▸ **Directions**
Return the data exactly, apart from leaving out the pictures.

▸ **Data for this exercise**
━━━━

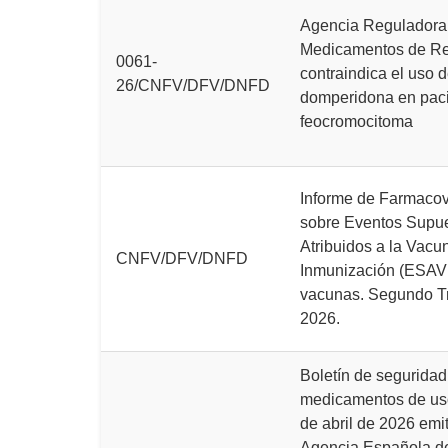
Agencia Reguladora
Medicamentos de Re
0061-
contraindica el uso 
26/CNFV/DFV/DNFD
domperidona en pac
feocromocitoma
Informe de Farmacov
sobre Eventos Supu
Atribuidos a la Vacu
CNFV/DFV/DNFD
Inmunización (ESAVI
vacunas. Segundo T
2026.
Boletín de seguridad
medicamentos de u
de abril de 2026 emit
Agencia Española d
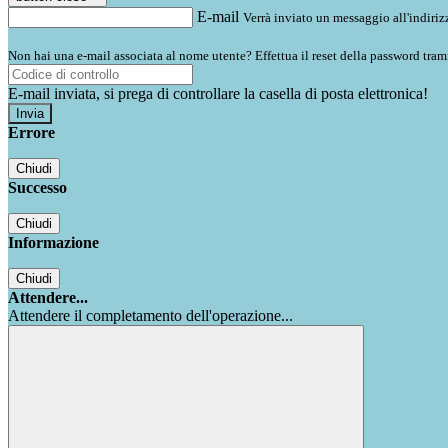
E-mail
Verrà inviato un messaggio all'indirizz
Non hai una e-mail associata al nome utente? Effettua il reset della password tram
E-mail inviata, si prega di controllare la casella di posta elettronica!
Errore
Chiudi
Successo
Chiudi
Informazione
Chiudi
Attendere...
Attendere il completamento dell'operazione...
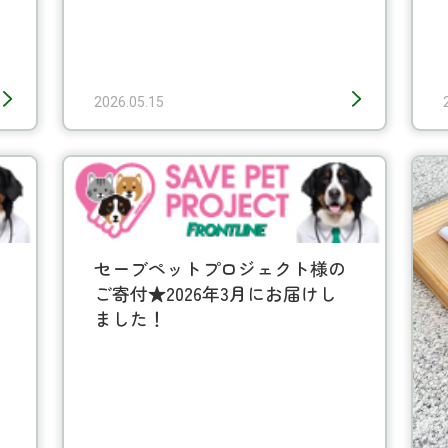
2026.05.15
、
セーブペットプロジェクト様の
ご寄付★2026年3月にお届けし
ました！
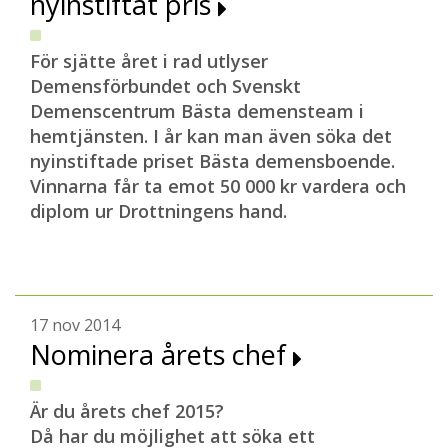
nyinstiftat pris
För sjätte året i rad utlyser
Demensförbundet och Svenskt
Demenscentrum Bästa demensteam i
hemtjänsten. I år kan man även söka det
nyinstiftade priset Bästa demensboende.
Vinnarna får ta emot 50 000 kr vardera och
diplom ur Drottningens hand.
17 nov 2014
Nominera årets chef
Är du årets chef 2015?
Då har du möjlighet att söka ett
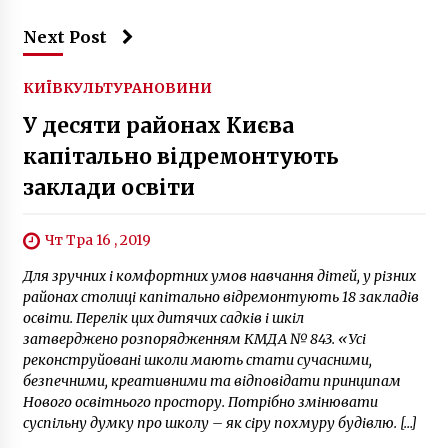
Next Post
КИЇВ
КУЛЬТУРА
НОВИНИ
У десяти районах Києва
капітально відремонтують
заклади освіти
Чт Тра 16 , 2019
Для зручних і комфортних умов навчання дітей, у різних
районах столиці капітально відремонтують 18 закладів
освіти. Перелік цих дитячих садків і шкіл
затверджено розпорядженням КМДА № 843. «Усі
реконструйовані школи мають стати сучасними,
безпечними, креативними та відповідати принципам
Нового освітнього простору. Потрібно змінювати
суспільну думку про школу – як сіру похмуру будівлю. […]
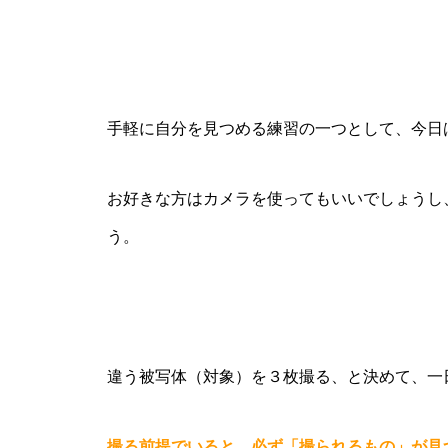
手軽に自分を見つめる練習の一つとして、今日
お好きな方はカメラを使ってもいいでしょうし
う。
違う被写体（対象）を３枚撮る、と決めて、一
撮る前提でいると、必ず「撮られるもの」が見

━━━━

▸ **Answer to the problem**
Agencia Reguladora
Medicamentos de Re
0061-
contraindica el uso 
26/CNFV/DFV/DNFD
domperidona en pac
feocromocitoma
Informe de Farmacov
sobre Eventos Supu
Atribuidos a la Vacu
CNFV/DFV/DNFD
Inmunización (ESAVI
vacunas. Segundo T
2026.
Boletín de seguridad
medicamentos de u
de abril de 2026 emit
Agencia Española d
E-mail
Verrà inviato un messaggio all'indirizz
Non hai una e-mail associata al nome utente? Effettua il reset della password tram
E-mail inviata, si prega di controllare la casella di posta elettronica!
Errore
Chiudi
Successo
Chiudi
Informazione
Chiudi
Attendere...
Attendere il completamento dell'operazione...
2026.05.15
、
セーブペットプロジェクト様の
ご寄付★2026年3月にお届けし
ました！
nyinstiftat pris
För sjätte året i rad utlyser
Demensförbundet och Svenskt
Demenscentrum Bästa demensteam i
hemtjänsten. I år kan man även söka det
nyinstiftade priset Bästa demensboende.
Vinnarna får ta emot 50 000 kr vardera och
diplom ur Drottningens hand.
17 nov 2014
Nominera årets chef
Är du årets chef 2015?
Då har du möjlighet att söka ett
Next Post
КИЇВ
КУЛЬТУРА
НОВИНИ
У десяти районах Києва
капітально відремонтують
заклади освіти
Чт Тра 16 , 2019
Для зручних і комфортних умов навчання дітей, у різних
районах столиці капітально відремонтують 18 закладів
освіти. Перелік цих дитячих садків і шкіл
затверджено розпорядженням КМДА № 843. «Усі
реконструйовані школи мають стати сучасними,
безпечними, креативними та відповідати принципам
Нового освітнього простору. Потрібно змінювати
суспільну думку про школу – як сіру похмуру будівлю. […]
手軽に自分を見つめる練習の一つとして、今日
お好きな方はカメラを使ってもいいでしょうし
う。
違う被写体（対象）を３枚撮る、と決めて、一
撮る前提でいると、必ず「撮られるもの」が見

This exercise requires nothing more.